(SUPPLIED RECORDS Opens)

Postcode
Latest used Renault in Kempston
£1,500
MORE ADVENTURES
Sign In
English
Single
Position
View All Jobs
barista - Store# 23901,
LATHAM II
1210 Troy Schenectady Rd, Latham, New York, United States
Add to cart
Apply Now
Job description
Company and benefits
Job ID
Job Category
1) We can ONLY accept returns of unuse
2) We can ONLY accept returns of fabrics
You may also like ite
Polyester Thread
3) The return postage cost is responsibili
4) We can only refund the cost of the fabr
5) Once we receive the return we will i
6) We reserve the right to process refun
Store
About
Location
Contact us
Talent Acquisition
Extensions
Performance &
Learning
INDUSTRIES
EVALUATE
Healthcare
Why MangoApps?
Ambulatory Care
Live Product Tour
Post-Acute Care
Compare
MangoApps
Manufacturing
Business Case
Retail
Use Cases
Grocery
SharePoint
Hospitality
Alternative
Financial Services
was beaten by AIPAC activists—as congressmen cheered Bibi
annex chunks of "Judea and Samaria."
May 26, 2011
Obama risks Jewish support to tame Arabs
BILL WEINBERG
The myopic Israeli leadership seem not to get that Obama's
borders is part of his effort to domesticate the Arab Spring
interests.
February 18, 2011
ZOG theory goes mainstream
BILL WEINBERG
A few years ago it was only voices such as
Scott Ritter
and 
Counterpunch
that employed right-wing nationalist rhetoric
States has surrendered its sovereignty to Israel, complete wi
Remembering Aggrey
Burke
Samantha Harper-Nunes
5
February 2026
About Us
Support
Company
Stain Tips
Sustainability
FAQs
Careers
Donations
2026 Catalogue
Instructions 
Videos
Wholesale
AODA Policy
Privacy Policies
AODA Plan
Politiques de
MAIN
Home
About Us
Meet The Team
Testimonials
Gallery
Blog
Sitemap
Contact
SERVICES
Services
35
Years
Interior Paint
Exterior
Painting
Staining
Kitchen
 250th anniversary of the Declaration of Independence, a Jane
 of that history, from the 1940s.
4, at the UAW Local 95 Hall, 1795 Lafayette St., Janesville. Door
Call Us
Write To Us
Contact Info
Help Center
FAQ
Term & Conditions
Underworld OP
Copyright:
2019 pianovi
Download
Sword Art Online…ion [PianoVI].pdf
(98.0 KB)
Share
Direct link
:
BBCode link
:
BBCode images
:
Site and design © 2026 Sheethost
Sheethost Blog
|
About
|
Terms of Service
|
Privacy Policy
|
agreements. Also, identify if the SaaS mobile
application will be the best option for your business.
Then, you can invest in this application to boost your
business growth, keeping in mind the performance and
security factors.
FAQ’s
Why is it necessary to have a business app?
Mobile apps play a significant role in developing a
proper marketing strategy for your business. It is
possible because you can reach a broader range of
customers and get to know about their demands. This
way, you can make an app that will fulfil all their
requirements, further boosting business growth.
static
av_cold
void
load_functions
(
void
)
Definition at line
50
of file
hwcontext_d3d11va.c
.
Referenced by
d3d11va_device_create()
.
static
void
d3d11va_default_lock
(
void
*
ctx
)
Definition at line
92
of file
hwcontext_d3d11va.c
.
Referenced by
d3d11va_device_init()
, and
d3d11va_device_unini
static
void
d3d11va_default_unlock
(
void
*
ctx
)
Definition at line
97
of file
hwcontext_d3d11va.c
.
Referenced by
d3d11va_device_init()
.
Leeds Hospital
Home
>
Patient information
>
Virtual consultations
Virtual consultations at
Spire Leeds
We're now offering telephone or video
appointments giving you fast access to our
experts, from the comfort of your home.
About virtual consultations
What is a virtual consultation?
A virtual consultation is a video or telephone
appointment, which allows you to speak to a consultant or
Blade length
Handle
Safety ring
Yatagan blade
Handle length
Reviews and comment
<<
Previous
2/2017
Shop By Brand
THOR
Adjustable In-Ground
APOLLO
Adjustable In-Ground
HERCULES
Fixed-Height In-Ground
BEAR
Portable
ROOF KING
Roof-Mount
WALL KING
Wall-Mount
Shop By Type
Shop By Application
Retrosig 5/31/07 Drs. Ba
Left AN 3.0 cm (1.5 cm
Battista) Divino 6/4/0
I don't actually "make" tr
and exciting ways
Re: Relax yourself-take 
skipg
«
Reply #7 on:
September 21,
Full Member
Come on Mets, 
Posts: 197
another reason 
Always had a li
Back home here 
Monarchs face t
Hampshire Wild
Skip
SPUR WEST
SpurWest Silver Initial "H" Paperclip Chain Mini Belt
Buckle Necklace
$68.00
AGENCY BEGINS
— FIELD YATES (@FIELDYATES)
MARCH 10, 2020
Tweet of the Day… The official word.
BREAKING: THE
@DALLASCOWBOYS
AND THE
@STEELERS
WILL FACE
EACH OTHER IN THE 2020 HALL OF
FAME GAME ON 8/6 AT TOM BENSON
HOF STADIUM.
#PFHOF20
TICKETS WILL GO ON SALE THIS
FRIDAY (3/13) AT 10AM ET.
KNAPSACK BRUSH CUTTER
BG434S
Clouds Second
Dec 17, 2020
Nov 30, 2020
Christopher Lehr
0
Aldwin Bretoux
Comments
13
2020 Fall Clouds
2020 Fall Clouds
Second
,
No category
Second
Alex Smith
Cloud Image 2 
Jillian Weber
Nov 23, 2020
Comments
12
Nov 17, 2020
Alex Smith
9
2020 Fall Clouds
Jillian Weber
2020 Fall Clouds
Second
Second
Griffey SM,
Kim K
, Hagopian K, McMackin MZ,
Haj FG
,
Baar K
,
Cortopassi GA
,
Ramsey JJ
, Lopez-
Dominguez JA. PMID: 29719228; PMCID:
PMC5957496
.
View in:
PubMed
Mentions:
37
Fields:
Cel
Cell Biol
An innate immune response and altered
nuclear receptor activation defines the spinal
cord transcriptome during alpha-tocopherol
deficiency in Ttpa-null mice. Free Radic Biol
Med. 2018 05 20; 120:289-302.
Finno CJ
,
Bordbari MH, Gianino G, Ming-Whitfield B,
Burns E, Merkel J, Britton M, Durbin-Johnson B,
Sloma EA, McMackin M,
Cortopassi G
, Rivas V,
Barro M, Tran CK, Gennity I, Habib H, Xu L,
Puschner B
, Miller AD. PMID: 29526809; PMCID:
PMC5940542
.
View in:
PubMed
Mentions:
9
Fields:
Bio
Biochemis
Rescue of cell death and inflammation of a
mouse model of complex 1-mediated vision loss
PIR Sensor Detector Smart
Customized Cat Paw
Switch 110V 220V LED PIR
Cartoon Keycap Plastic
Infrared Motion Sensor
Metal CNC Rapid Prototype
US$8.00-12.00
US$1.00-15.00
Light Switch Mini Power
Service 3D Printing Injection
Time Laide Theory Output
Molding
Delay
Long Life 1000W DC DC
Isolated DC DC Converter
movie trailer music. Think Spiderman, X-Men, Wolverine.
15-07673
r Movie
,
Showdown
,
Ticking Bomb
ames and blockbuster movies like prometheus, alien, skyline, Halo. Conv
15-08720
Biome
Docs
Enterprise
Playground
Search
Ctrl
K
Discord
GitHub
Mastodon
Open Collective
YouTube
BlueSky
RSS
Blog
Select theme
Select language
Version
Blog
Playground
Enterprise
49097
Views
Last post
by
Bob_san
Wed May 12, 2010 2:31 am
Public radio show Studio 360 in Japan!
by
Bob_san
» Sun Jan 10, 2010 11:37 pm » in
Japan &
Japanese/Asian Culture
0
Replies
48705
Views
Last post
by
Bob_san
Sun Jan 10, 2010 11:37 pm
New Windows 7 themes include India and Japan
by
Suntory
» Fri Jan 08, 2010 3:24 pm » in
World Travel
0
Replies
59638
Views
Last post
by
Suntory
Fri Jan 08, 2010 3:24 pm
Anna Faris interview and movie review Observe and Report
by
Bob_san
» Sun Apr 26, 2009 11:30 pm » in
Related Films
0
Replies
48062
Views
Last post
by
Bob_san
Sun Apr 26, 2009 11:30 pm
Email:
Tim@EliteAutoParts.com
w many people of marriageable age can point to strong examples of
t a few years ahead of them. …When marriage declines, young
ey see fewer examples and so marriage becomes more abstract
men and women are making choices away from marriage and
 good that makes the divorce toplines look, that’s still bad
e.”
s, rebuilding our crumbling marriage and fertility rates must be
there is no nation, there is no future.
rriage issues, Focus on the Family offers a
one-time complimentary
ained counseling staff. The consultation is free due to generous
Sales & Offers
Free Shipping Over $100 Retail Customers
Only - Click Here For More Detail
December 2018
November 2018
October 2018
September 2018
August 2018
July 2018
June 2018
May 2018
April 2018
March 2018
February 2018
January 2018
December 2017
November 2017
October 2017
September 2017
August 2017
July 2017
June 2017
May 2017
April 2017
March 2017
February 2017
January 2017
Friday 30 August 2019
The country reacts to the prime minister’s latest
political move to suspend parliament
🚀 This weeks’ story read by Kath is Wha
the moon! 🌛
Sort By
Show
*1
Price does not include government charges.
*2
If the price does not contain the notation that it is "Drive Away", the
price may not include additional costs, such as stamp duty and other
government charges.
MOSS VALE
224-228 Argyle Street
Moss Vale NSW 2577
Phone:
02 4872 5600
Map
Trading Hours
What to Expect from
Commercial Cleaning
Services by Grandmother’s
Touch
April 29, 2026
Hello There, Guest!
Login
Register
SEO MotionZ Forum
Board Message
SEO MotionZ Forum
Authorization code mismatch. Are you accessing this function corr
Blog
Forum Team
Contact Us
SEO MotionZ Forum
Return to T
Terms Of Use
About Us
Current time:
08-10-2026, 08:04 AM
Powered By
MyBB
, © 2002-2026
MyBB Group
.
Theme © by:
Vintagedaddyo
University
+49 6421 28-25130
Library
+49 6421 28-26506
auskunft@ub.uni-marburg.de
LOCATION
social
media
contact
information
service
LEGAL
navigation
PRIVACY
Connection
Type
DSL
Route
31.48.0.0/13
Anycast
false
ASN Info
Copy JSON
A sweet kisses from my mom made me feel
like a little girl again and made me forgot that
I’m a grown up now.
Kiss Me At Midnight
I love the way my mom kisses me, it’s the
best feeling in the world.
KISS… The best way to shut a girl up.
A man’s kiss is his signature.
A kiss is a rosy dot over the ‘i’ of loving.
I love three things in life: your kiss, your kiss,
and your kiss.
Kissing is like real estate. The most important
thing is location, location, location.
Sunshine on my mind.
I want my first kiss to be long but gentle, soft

(SUPPLIED RECORDS Closes)

WORK REQUIRED: In the records, locate each line holding the string "telephone" and copy it.

RESULT:
We're now offering telephone or video
A virtual consultation is a video or telephone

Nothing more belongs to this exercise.